Of all the iWork programs, only Keynote surpasses its Microsoft counterpart in a feature-counting contest, beating PowerPoint in both tools and simplicity. Pages and Numbers simply can’t match Word and Excel for their laundry lists of features. For the most part, though, iWork’s “missing” capabilities are relatively esoteric power tools that most small businesses, educators, students, and home users won’t miss. In exchange, you get an elegant, refined workspace that lets you churn out designed documents that would be a headache (and sometimes impossible) to create with Microsoft Office. However, if you’re building a book index or need hyperlinked cross-references in a word processor, you’ll miss Word. And if your spreadsheets tend to stray into tens of thousands of rows or rely on pivot tables or unusually sophisticated formula functions, then Numbers will disappoint you.
iWork’s programs are still very young. Keynote was released in 2003, Pages in 2005, and Numbers in 2007—but even in that short span, all three have come a long way. The changes introduced by iWork ’09 focus mainly on polish and power features, an indicator that the collection has already reached a certain level of maturity (they’re a precocious set of programs). The feature gap between iWork and Microsoft Office continues to shrink.

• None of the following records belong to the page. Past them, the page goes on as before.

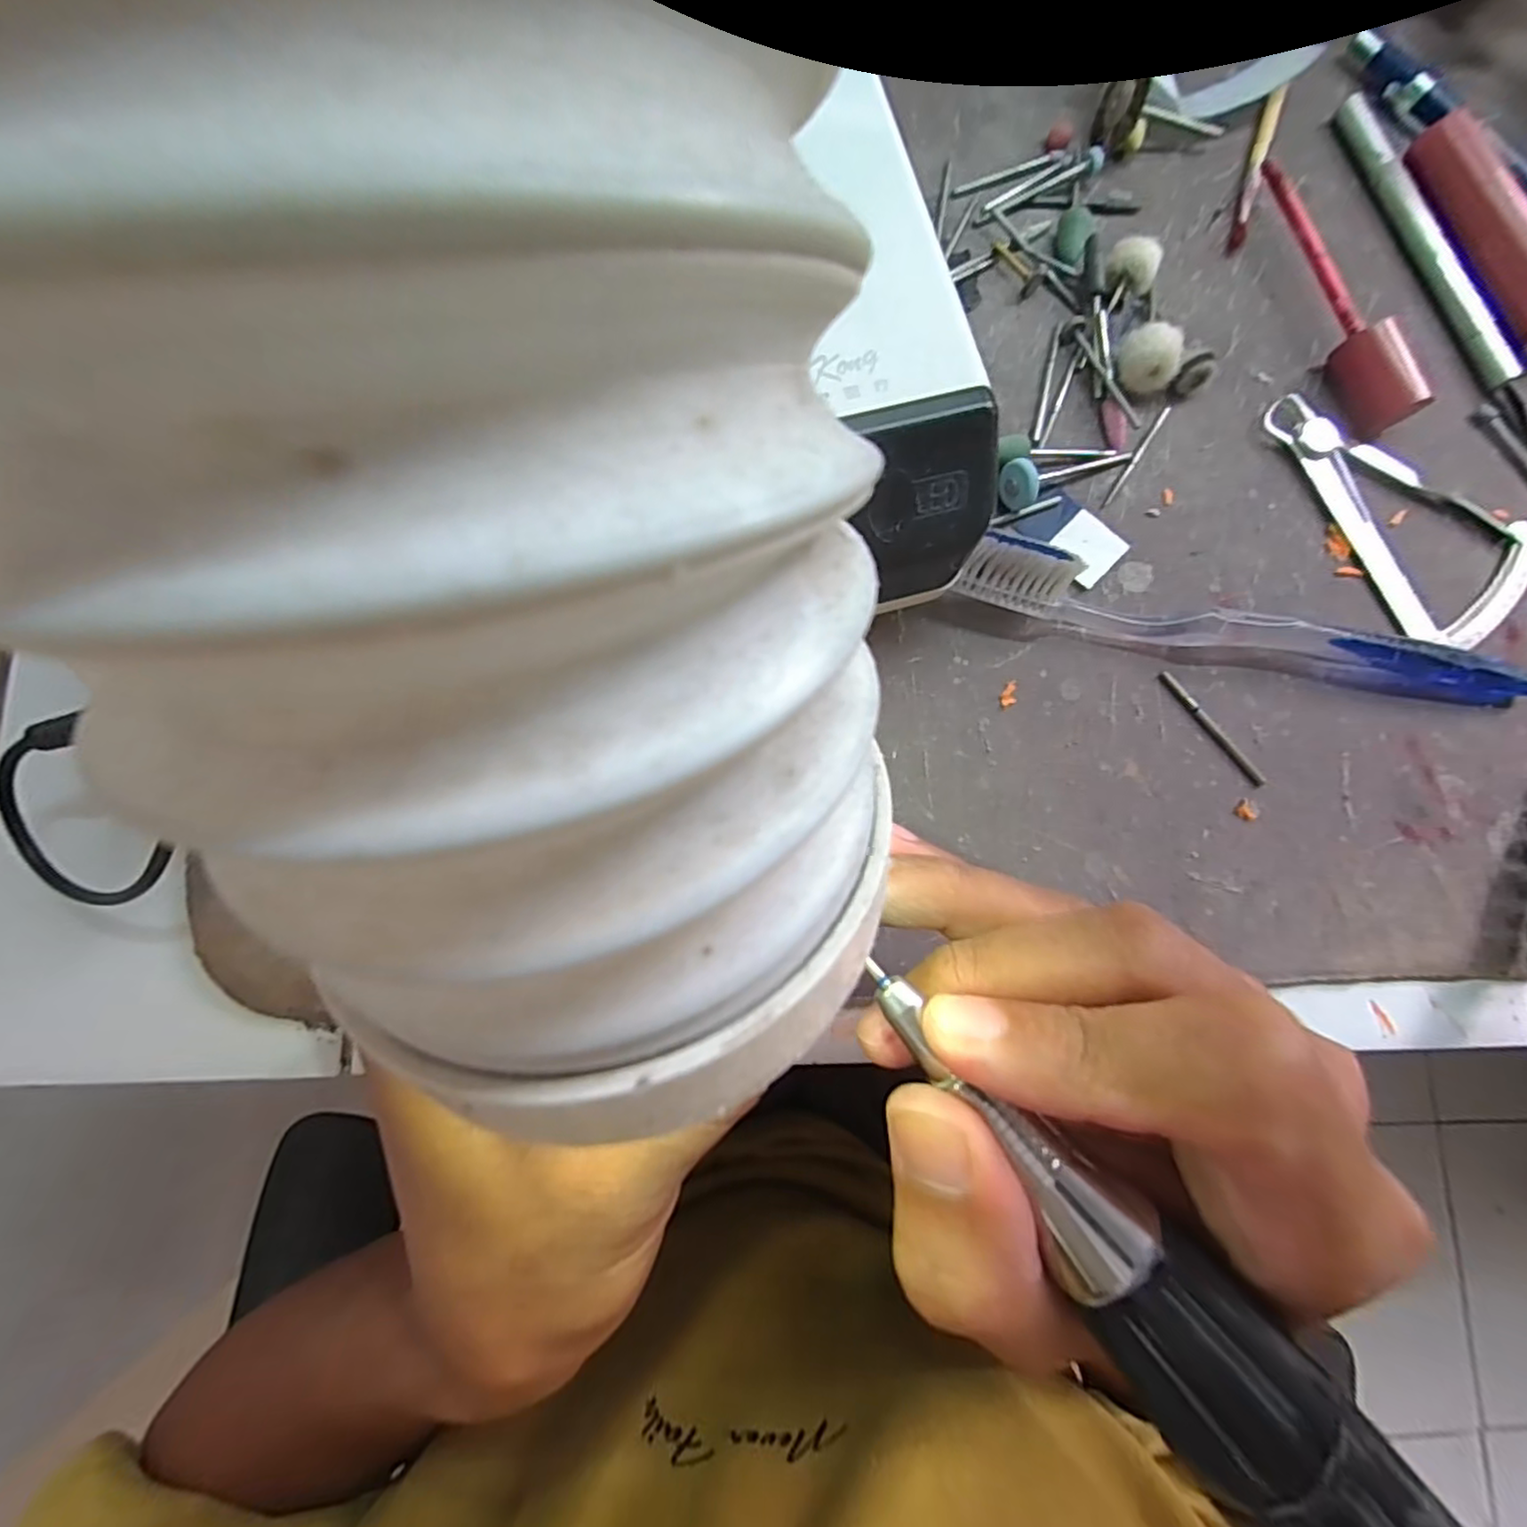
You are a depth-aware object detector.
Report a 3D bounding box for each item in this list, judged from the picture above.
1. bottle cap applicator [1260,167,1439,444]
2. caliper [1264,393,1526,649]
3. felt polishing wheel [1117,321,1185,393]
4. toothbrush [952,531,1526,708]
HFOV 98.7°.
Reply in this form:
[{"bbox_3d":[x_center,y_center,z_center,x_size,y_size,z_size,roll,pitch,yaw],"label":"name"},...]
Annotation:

But parity with Microsoft Office may not be Apple’s goal. At heart, this suite of programs has a very different feel and approach. While iWork isn’t the industrial-strength product that Microsoft Office is, it doesn’t have Office’s industrial flavor, either. Word and Excel offer a deep feature list, but that depth also contributes to a heavy interface and, often, a frustrating hunt for features that should be easy to find. By contrast, Pages and Numbers have a lighter, more flexible interface that’s a pleasure to use. Along with superior attention to document design, this creative workspace is an overall advantage that you might appreciate more than any absent features. The bottom line: If you don’t need those features, you won’t miss them.
Whether or not you use Microsoft Office, it’s crucial to be able to exchange files with people who do. The iWork programs can read and create Word, Excel, and PowerPoint files, and overall they do a good job at it. The book in your hands was written in Pages but exchanged back and forth between author and editors in Microsoft Word without a hitch.
There are occasional hitches, though, and this book details where you’ll run into problems with your imports and exports (think macros, relatively esoteric Excel functions, and Office’s inability to digest all of iWork’s advanced visual stylings). In general, relatively simple files always make the transition from iWork to Office and back again no worse for wear. Go ahead and exchange files with your Microsoft-wielding colleagues with impunity.